[Job item]
In the records below, repeat exactly the lines between the line holding "Netflix Innovasjonssyklus Trinn" and the line holding "adott esetben egy", inclusive, and drop the pictures.

Extracted page text data
-- -- --

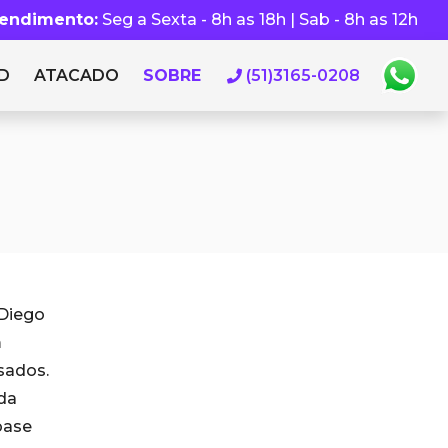
tendimento:
Seg a Sexta - 8h as 18h | Sab - 8h as 12h
D
ATACADO
SOBRE
(51)3165-0208
 Diego
m
sados.
da
base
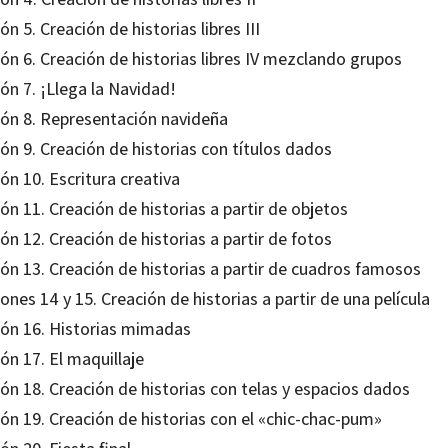
ón 5. Creación de historias libres III
ón 6. Creación de historias libres IV mezclando grupos
ón 7. ¡Llega la Navidad!
ión 8. Representación navideña
ón 9. Creación de historias con títulos dados
ón 10. Escritura creativa
ón 11. Creación de historias a partir de objetos
ón 12. Creación de historias a partir de fotos
ión 13. Creación de historias a partir de cuadros famosos
ones 14 y 15. Creación de historias a partir de una película
ión 16. Historias mimadas
ón 17. El maquillaje
ón 18. Creación de historias con telas y espacios dados
ón 19. Creación de historias con el «chic-chac-pum»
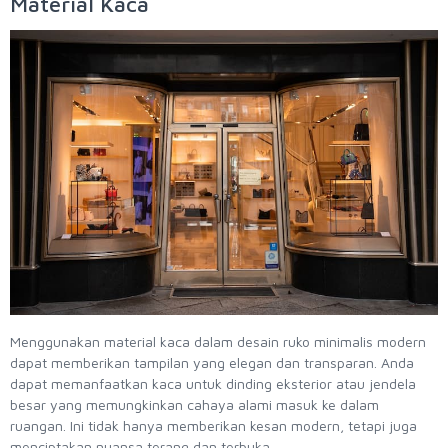
Material Kaca
Menggunakan material kaca dalam desain ruko minimalis modern
dapat memberikan tampilan yang elegan dan transparan. Anda
dapat memanfaatkan kaca untuk dinding eksterior atau jendela
besar yang memungkinkan cahaya alami masuk ke dalam
ruangan. Ini tidak hanya memberikan kesan modern, tetapi juga
menciptakan nuansa terang dan terbuka.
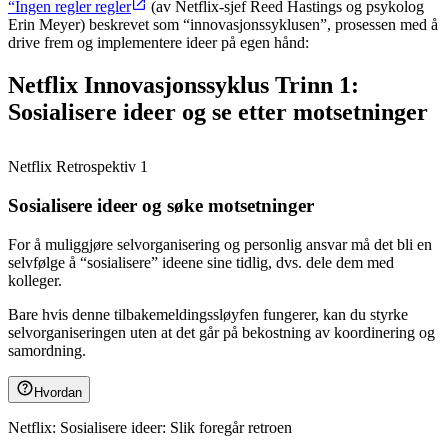
“Ingen regler regler
(av Netflix-sjef Reed Hastings og psykolog
Erin Meyer) beskrevet som “innovasjonssyklusen”, prosessen med å
drive frem og implementere ideer på egen hånd:
Netflix Innovasjonssyklus Trinn 1:
Sosialisere ideer og se etter motsetninger
Netflix Retrospektiv 1
Sosialisere ideer og søke motsetninger
For å muliggjøre selvorganisering og personlig ansvar må det bli en
selvfølge å “sosialisere” ideene sine tidlig, dvs. dele dem med
kolleger.
Bare hvis denne tilbakemeldingssløyfen fungerer, kan du styrke
selvorganiseringen uten at det går på bekostning av koordinering og
samordning.
Hvordan
Netflix: Sosialisere ideer: Slik foregår retroen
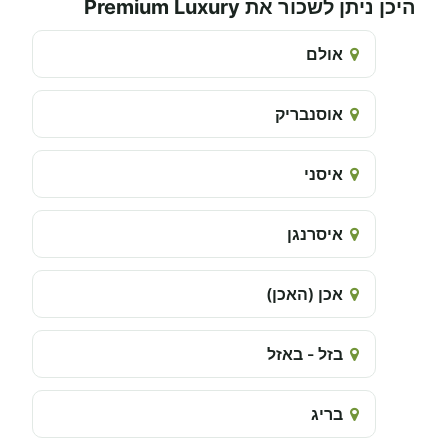
היכן ניתן לשכור את Premium Luxury
אולם
אוסנבריק
איסני
איסרנגן
אכן (האכן)
בזל - באזל
בריג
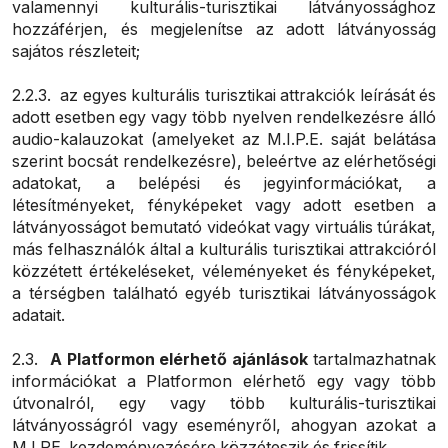
valamennyi kulturális-turisztikai látványossághoz
hozzáférjen, és megjelenítse az adott látványosság
sajátos részleteit;
2.2.3. az egyes kulturális turisztikai attrakciók leírását és
adott esetben egy vagy több nyelven rendelkezésre álló
audio-kalauzokat (amelyeket az M.I.P.E. saját belátása
szerint bocsát rendelkezésre), beleértve az elérhetőségi
adatokat, a belépési és jegyinformációkat, a
létesítményeket, fényképeket vagy adott esetben a
látványosságot bemutató videókat vagy virtuális túrákat,
más felhasználók által a kulturális turisztikai attrakcióról
közzétett értékeléseket, véleményeket és fényképeket,
a térségben található egyéb turisztikai látványosságok
adatait.
2.3.
A Platformon elérhető ajánlások
tartalmazhatnak
információkat a Platformon elérhető egy vagy több
útvonalról, egy vagy több kulturális-turisztikai
látványosságról vagy eseményről, ahogyan azokat a
M.I.PE. kezdeményezésére közzéteszik és frissítik.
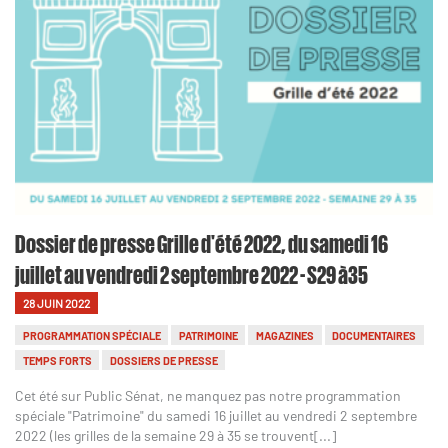
Dossier de presse Grille d'été 2022, du samedi 16
juillet au vendredi 2 septembre 2022 - S29 à35
28 JUIN 2022
PROGRAMMATION SPÉCIALE
PATRIMOINE
MAGAZINES
DOCUMENTAIRES
TEMPS FORTS
DOSSIERS DE PRESSE
Cet été sur Public Sénat, ne manquez pas notre programmation
spéciale "Patrimoine" du samedi 16 juillet au vendredi 2 septembre
2022 (les grilles de la semaine 29 à 35 se trouvent[...]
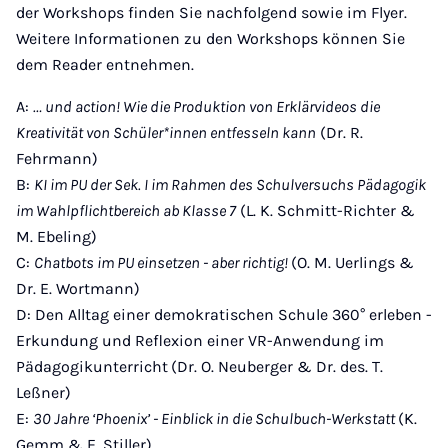
der Workshops finden Sie nachfolgend sowie im Flyer.
Weitere Informationen zu den Workshops können Sie
dem Reader entnehmen.
A:
… und action! Wie die Produktion von Erklärvideos die
Kreativität von Schüler*innen entfesseln kann
(Dr. R.
Fehrmann)
B:
KI im PU der Sek. I im Rahmen des Schulversuchs Pädagogik
im Wahlpflichtbereich ab Klasse 7
(L. K. Schmitt-Richter &
M. Ebeling)
C:
Chatbots im PU einsetzen - aber richtig!
(O. M. Uerlings &
Dr. E. Wortmann)
D: Den Alltag einer demokratischen Schule 360° erleben -
Erkundung und Reflexion einer VR-Anwendung im
Pädagogikunterricht
(Dr. O. Neuberger & Dr. des. T.
Leßner)
E:
30 Jahre ‘Phoenix’ - Einblick in die Schulbuch-Werkstatt
(K.
Gemm & E. Stiller)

-- -- --

[Response to the task]
Netflix Innovasjonssyklus Trinn 1:
Sosialisere ideer og se etter motsetninger
Netflix Retrospektiv 1
Sosialisere ideer og søke motsetninger
For å muliggjøre selvorganisering og personlig ansvar må det bli en
selvfølge å “sosialisere” ideene sine tidlig, dvs. dele dem med
kolleger.
Bare hvis denne tilbakemeldingssløyfen fungerer, kan du styrke
selvorganiseringen uten at det går på bekostning av koordinering og
samordning.
Hvordan
Netflix: Sosialisere ideer: Slik foregår retroen
היכן ניתן לשכור את Premium Luxury
אולם
אוסנבריק
איסני
איסרנגן
אכן (האכן)
בזל - באזל
בריג
valamennyi kulturális-turisztikai látványossághoz
hozzáférjen, és megjelenítse az adott látványosság
sajátos részleteit;
2.2.3. az egyes kulturális turisztikai attrakciók leírását és
adott esetben egy vagy több nyelven rendelkezésre álló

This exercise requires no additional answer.